SAWT BEIRUT INTERNATIONAL

| 5 October 2022, Wednesday |

L’ONU avertit des transferts forcés d’enfants ukrainiens vers la Russie

La Sous-Secrétaire générale des Nations Unies pour les droits de l’homme, Ilze Brands Kehris, a confirmé qu’il existe des accusations « crédibles » de transferts forcés d’enfants ukrainiens vers la Russie, exprimant sa crainte que ces enfants soient adoptés par des familles russes.

« Il existe des accusations crédibles de transferts forcés d’enfants non accompagnés vers les territoires occupés de la Russie ou vers la Fédération de Russie elle-même », a déclaré Brands Kehris lors d’une session du Conseil de sécurité des Nations unies sur les transferts forcés en Ukraine.

« Nous sommes préoccupés par le fait que les autorités russes ont adopté une procédure simplifiée pour accorder la citoyenneté russe aux enfants qui ne sont pas sous la tutelle de leurs parents, et pour l’éligibilité de ces enfants à être adoptés par des familles russes », a-t-elle ajouté.
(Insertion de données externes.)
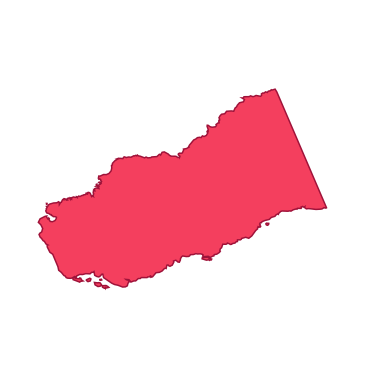 North West Choiseul, Choiseul, Solomon Islands, rotated 292°
{"feature_id": "97153195B88202120204491", "entity_name": "North West Choiseul", "entity_type": "district", "adm_level": 2, "iso_a3": "SLB", "parent_name": "Solomon Islands", "parent_adm1": "Choiseul", "projection": "equal_earth", "projection_center": [156.555, -6.774], "detail": "fine", "context": "isolated", "style": "filled", "palette": "rose", "viewbox_px": 384, "rotation_deg": 292, "n_neighbors": 0, "source": "geoboundaries", "source_scale": "gbopen_adm2", "svg_char_len": 5967}
<svg xmlns="http://www.w3.org/2000/svg" viewBox="0 0 384 384"><g transform="rotate(292 192 192)"><path d="M227.3,323.1L316.6,233.1L318.5,230.5L316.4,227.9L316.5,227.2L315.1,226.6L314.1,225.0L312.5,224.5L312.4,222.7L310.6,221.6L310.4,220.6L309.0,219.6L307.6,220.3L306.4,219.7L305.5,215.2L303.7,213.6L303.2,212.5L303.1,210.3L301.8,209.2L299.8,204.5L298.4,204.4L297.9,203.1L297.4,206.0L294.9,205.9L292.5,202.6L289.4,201.5L287.6,201.4L286.1,200.5L282.5,200.4L281.9,198.1L279.8,193.8L276.8,193.0L275.2,190.3L273.3,189.5L270.9,189.2L269.9,190.4L268.9,190.2L268.7,190.6L267.9,190.2L266.3,191.2L265.8,190.3L263.6,189.0L263.0,189.7L261.3,189.4L259.6,186.4L259.3,184.4L259.9,181.9L259.6,181.1L258.5,181.4L255.8,183.8L254.7,183.5L254.9,183.9L253.9,184.4L253.2,183.7L252.4,184.5L249.8,184.1L248.0,182.4L247.9,180.6L245.9,180.1L245.6,178.6L244.4,176.6L242.6,175.7L240.9,174.1L234.6,172.1L232.7,171.9L232.5,172.4L230.2,170.6L228.6,168.0L227.9,168.5L224.7,168.4L223.9,167.6L223.3,165.8L222.4,165.1L221.4,165.3L220.7,167.4L219.4,167.5L219.6,167.3L218.7,166.1L219.1,163.7L217.4,159.2L217.6,157.3L218.3,155.8L218.8,151.3L217.6,149.4L214.5,149.1L214.9,148.2L214.7,147.6L211.7,146.2L209.4,141.5L208.5,141.0L207.1,138.3L207.2,136.3L205.9,135.2L205.8,130.7L205.4,128.5L205.8,127.5L204.8,127.1L204.9,126.1L203.9,125.2L203.8,124.5L201.4,122.4L200.7,120.1L199.3,118.1L199.3,116.3L198.7,115.6L197.1,115.4L196.2,112.5L194.9,110.9L192.1,108.8L188.8,107.5L187.2,108.0L186.5,107.4L184.2,108.6L181.4,109.1L178.1,108.1L176.0,106.0L175.1,103.5L172.3,100.8L171.9,99.6L169.7,100.0L169.5,100.9L169.0,100.9L169.5,102.2L169.0,103.0L168.5,103.0L167.9,104.2L166.9,103.9L166.2,104.6L165.0,104.2L163.2,102.6L162.5,102.7L162.3,103.6L161.7,103.3L160.7,104.1L160.9,103.1L160.2,103.5L160.0,101.9L158.6,100.5L157.9,100.7L157.6,100.1L156.7,101.4L156.2,100.2L154.1,100.7L153.7,101.4L152.2,101.7L151.7,101.3L151.0,102.0L151.1,101.4L150.1,100.7L152.7,98.1L153.0,97.0L152.8,96.0L152.3,96.1L152.0,95.2L151.4,95.4L151.1,94.6L150.8,95.1L150.7,94.4L149.8,94.3L148.7,92.5L147.9,92.2L147.8,91.5L145.9,89.8L145.8,88.5L144.4,87.7L144.4,87.0L143.9,87.4L144.0,86.7L143.3,85.8L143.0,84.0L141.8,82.7L141.0,82.9L141.4,82.4L141.2,81.8L140.4,82.1L140.7,81.4L140.0,81.6L140.6,80.9L140.2,79.9L139.6,79.7L139.5,79.0L138.4,78.5L137.9,79.5L137.4,78.6L138.1,77.0L137.9,75.8L137.2,75.5L136.8,75.9L136.6,75.0L135.8,74.8L133.5,74.7L133.1,74.1L130.7,73.7L132.7,72.8L133.0,72.0L131.3,70.6L130.0,67.8L127.6,64.7L126.2,63.7L124.9,63.7L124.1,62.5L123.4,63.5L121.8,63.1L121.2,63.6L119.7,63.5L118.2,65.1L118.4,67.6L118.0,68.9L118.3,70.1L117.6,70.4L117.7,71.5L117.2,72.6L117.9,74.5L117.8,75.8L116.3,76.1L114.2,75.7L112.2,73.8L111.6,71.6L112.9,69.7L113.8,69.7L114.1,69.1L113.3,69.3L112.9,68.7L113.2,68.2L114.5,66.3L115.3,66.3L114.4,64.9L110.2,61.2L106.3,60.9L105.0,64.1L102.3,67.2L98.6,67.6L96.9,66.4L95.3,66.1L93.1,68.3L92.7,69.7L91.1,72.2L90.9,73.7L89.1,76.1L88.9,78.2L88.4,77.6L86.8,78.4L82.9,82.8L82.1,86.2L72.5,95.7L69.5,97.7L68.5,101.0L66.6,104.5L66.5,106.1L65.5,107.4L65.5,108.8L66.4,111.6L67.2,112.9L69.8,114.9L69.7,116.6L71.0,116.5L73.5,118.8L74.5,121.5L76.5,124.1L77.9,128.1L80.0,129.1L80.5,130.4L81.5,130.9L78.3,133.0L78.0,135.4L78.3,137.3L79.1,138.1L82.1,139.3L82.4,140.1L79.5,142.1L77.4,151.7L77.2,154.8L77.8,158.2L77.9,163.3L79.1,165.8L80.8,167.2L83.3,166.8L84.8,167.3L85.7,166.7L86.3,165.5L86.0,164.0L86.2,163.4L87.1,166.4L85.6,169.1L87.7,171.3L88.5,173.1L91.6,174.6L92.4,176.4L93.7,177.1L95.8,182.4L96.6,182.7L97.9,185.2L98.3,184.7L98.7,185.0L98.4,185.9L97.7,186.0L98.6,187.2L103.7,188.9L105.3,191.9L107.6,193.9L110.7,195.1L111.4,196.0L111.4,196.7L114.7,196.1L115.4,197.1L114.9,198.0L114.9,199.4L116.8,201.1L120.1,201.4L121.1,200.7L122.7,202.6L121.8,205.2L122.2,206.6L124.6,206.7L125.8,206.3L128.0,206.6L129.2,207.3L130.0,210.9L131.0,213.0L131.8,213.7L133.3,214.0L134.6,216.8L136.3,218.7L136.6,220.3L137.8,222.9L138.1,224.9L137.8,225.9L136.6,225.9L136.5,227.3L138.2,230.5L138.5,231.4L138.2,232.9L138.5,233.8L140.2,235.1L140.9,236.2L142.3,236.1L143.7,238.3L146.3,240.1L147.7,240.4L147.9,239.8L149.9,239.5L151.4,240.3L155.1,240.1L156.3,243.1L157.0,243.8L157.9,243.9L158.0,246.0L157.7,247.1L158.4,248.4L159.2,248.6L160.8,251.0L162.6,251.7L163.1,252.7L164.7,252.1L165.8,254.8L166.6,255.4L167.5,255.4L170.1,258.7L170.4,262.0L173.7,263.9L180.2,265.5L182.3,266.6L183.4,266.2L184.4,267.0L184.6,266.7L184.8,268.0L185.2,268.5L186.0,268.5L186.3,267.6L187.2,267.5L187.6,266.7L189.1,266.9L189.6,267.9L190.7,268.0L193.0,270.4L195.5,273.9L198.2,275.1L200.5,278.0L202.3,278.5L203.8,279.7L203.7,280.4L204.2,280.2L207.2,281.5L208.2,282.8L210.1,288.1L211.3,290.0L211.3,290.9L213.4,292.5L215.3,294.9L215.4,295.8L216.3,295.8L217.7,299.3L218.7,299.4L219.0,298.9L220.1,300.0L219.8,301.5L220.5,302.0L219.8,302.0L219.2,304.3L220.3,306.3L222.3,313.5L224.1,317.3L225.0,318.9L227.0,320.3L227.0,321.6L227.7,322.4L227.3,323.1ZM70.4,121.1L70.3,120.2L69.5,120.3L68.3,116.7L68.4,115.5L69.0,114.7L67.6,113.8L66.2,114.6L66.4,121.7L67.2,121.8L68.7,124.3L69.0,122.7L70.4,121.1ZM73.3,141.0L73.1,139.6L72.4,138.5L71.6,135.4L69.6,136.9L69.1,140.2L70.0,141.8L71.7,143.4L73.3,141.0ZM137.5,231.1L135.5,226.7L134.7,226.1L133.8,226.4L134.2,230.9L135.4,232.9L135.2,234.0L135.8,234.3L136.3,235.4L137.2,235.4L137.0,232.4L137.5,231.1ZM73.1,147.3L71.6,144.1L70.3,144.6L70.0,145.7L70.0,147.0L70.5,147.5L70.2,147.8L70.8,147.8L70.6,148.1L72.4,150.6L72.9,149.2L73.1,147.3ZM73.5,130.9L73.8,129.6L71.1,127.0L70.4,127.2L69.9,129.1L71.4,131.0L73.5,130.9ZM191.7,274.9L191.0,272.7L190.1,272.4L189.4,273.2L189.3,274.2L189.7,274.8L191.1,275.2L191.7,274.9ZM77.2,140.6L76.3,139.3L75.7,139.7L76.0,140.6L76.7,141.3L77.2,140.6ZM166.6,103.4L166.4,102.2L165.8,102.0L165.7,103.6L166.6,103.4ZM162.6,101.9L161.9,100.6L162.0,101.2L161.5,100.9L162.0,102.0L162.6,101.9ZM127.1,61.9L126.9,61.3L126.2,61.7L126.5,62.1L127.1,61.9ZM195.9,111.8L195.8,111.3L194.8,110.2L194.9,110.7L195.9,111.8ZM163.7,100.9L163.2,100.4L162.7,100.7L163.2,101.2L163.7,100.9Z" fill="#f43f5e" stroke="#9f1239" stroke-width="1.5"/></g></svg>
La fonctionnaire de l’ONU a souligné que le Haut-Commissariat aux droits de l’homme a pu « confirmer » que les forces armées russes avaient établi des centres de « tri » où des inspections de sécurité sont effectuées et où des données personnelles et biométriques sont recueillies.

Les personnes quittant une zone de combat ou traversant le territoire contrôlé par la Russie sont soumises à ces contrôles.

« Nous sommes préoccupés par le fait que ces examens, et les arrestations qui s’ensuivent, sont effectués en dehors de tout cadre légal et ne respectent pas les principes de nécessité et de proportionnalité », a-t-elle déclaré, évoquant des « informations fiables » sur la survenue de « nombreuses violations des droits de l’homme » dans ces centres.

Elle a expliqué que le Haut-Commissariat aux droits de l’homme a pu « documenter » des cas dans lesquels des personnes, lors de leur passage dans les centres de « tri », ont été soumises à des fouilles physiques, notant que certaines d’entre elles étaient parfois contraintes de subir ces fouilles nues.

« Nous sommes particulièrement préoccupés par le risque d’agression sexuelle auquel sont exposées les femmes et les jeunes filles lors de ces procédures de contrôle », a-t-elle ajouté.

Le Conseil de sécurité a tenu cette réunion à l’invitation conjointe de l’Albanie et des États-Unis, qui ont directement accusé le bureau du président russe Vladimir Poutine d’organiser les transferts forcés de milliers d’Ukrainiens vers la Russie.